Ever have life just totally knock you down? Well, lately it's been getting to me big time. It seems when things aren't going well in one part of my life...physically...spiritually...or mentally...that all the rest eventually start being affected. I don't like that I let that happen. When I give in to circumstances of life in one area it's a lot easier to let the negative into my life in all the other areas.
After some less than good moments tonight I looked down at my Bible...laying open on my desk where I had left it last night...and read this...
O God, You are my God;
I earnestly search for You.
My soul thirsts for You;
my whole body longs for You
in this parched and weary land
where there is no water.
This is saying to me how I am feeling. With everything I have...the entirety of me...my whole being is longing for Him. For God. When things are happening in my life and I'm not trusting God with them as I know I should, my spiritual life starts lacking. My soul starts to get dry and ache.
Sometimes I know that I need to really press in to God and yet I let things just hold me back. It's as if I have hit a wall and I can't go over it...under it...or around it.
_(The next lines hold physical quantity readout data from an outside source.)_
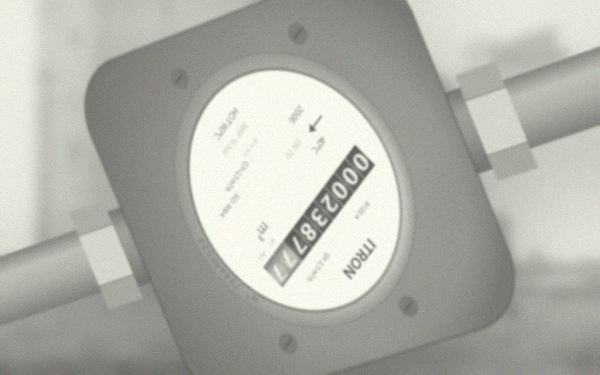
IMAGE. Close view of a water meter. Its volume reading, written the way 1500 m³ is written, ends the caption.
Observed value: 2387.77 m³
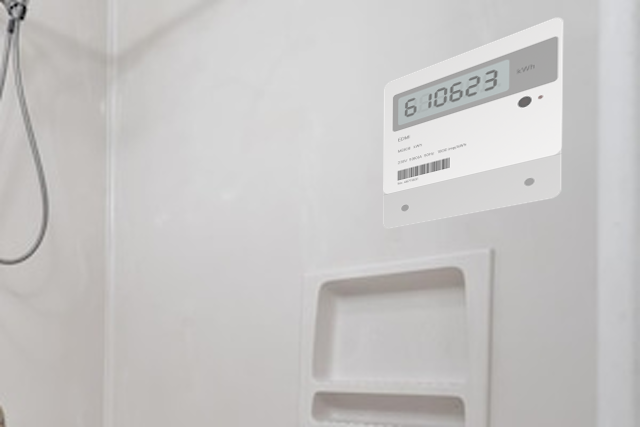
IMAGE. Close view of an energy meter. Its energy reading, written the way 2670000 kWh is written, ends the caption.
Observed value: 610623 kWh
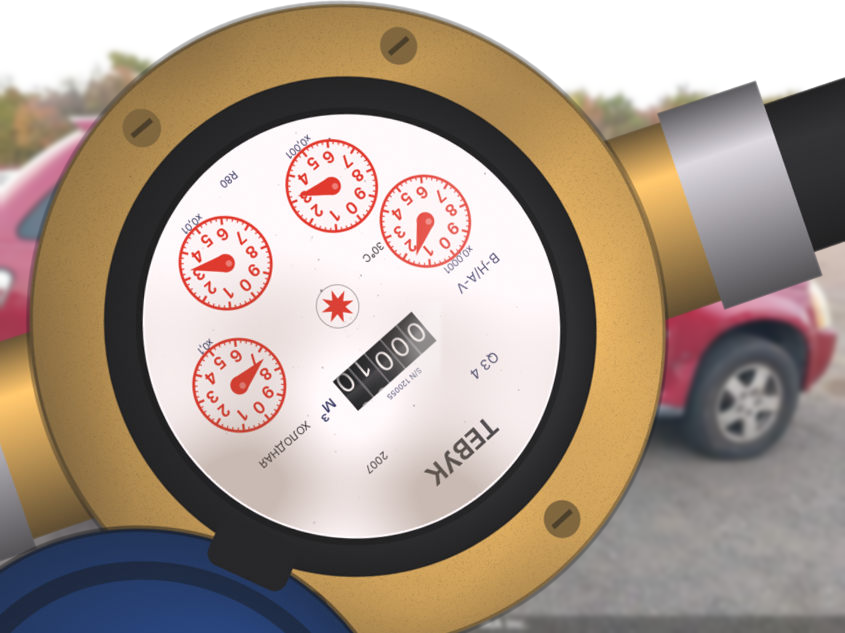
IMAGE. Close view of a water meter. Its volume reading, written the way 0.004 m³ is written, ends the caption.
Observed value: 9.7331 m³
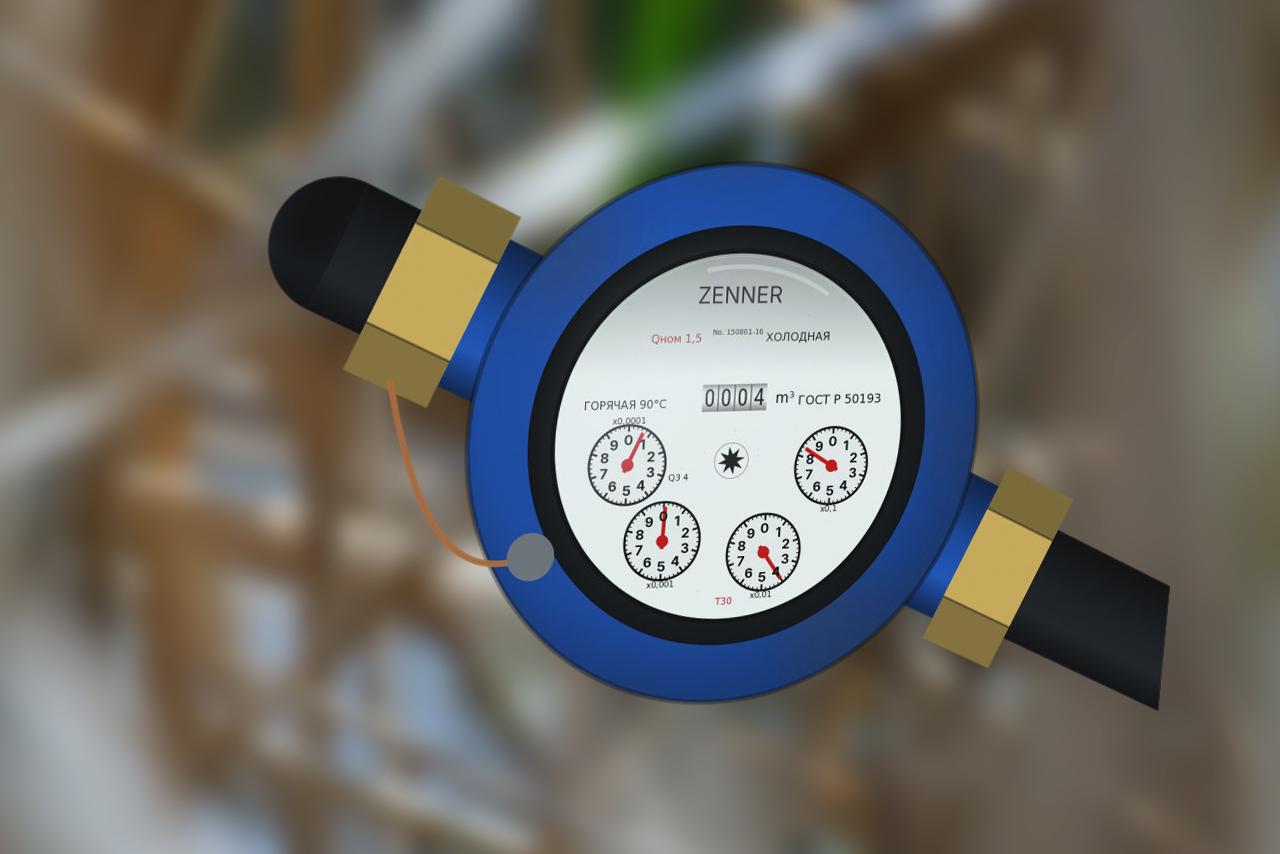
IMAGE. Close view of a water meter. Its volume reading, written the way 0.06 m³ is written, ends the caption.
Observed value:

For me, I know I just have to push my way through it.
Reading further on...
I lie awake thinking of You,
meditating on you through the night.
Because You are my helper,
I sing for joy in the shadow of Your wings.
I cling to You;
Your strong right hand holds me securely.
Tonight I know that this is the answer. To think on and meditate on the Lord. He is my help in the time of trouble. In the time of anything in my life that throws me off balance. I have to cling...hold on to the Lord...through all the stuff in my life. I know this is true for me. I know this is right.
I really didn't start writing this tonight for anyone except myself...as an outlet for how I am feeling.
But as I end it I know that there are probably others reading this that are struggling with things in their life as well. If so...try doing what David did. Meditate on the good things of God. Let Him lift you out of the place you have let yourself get into.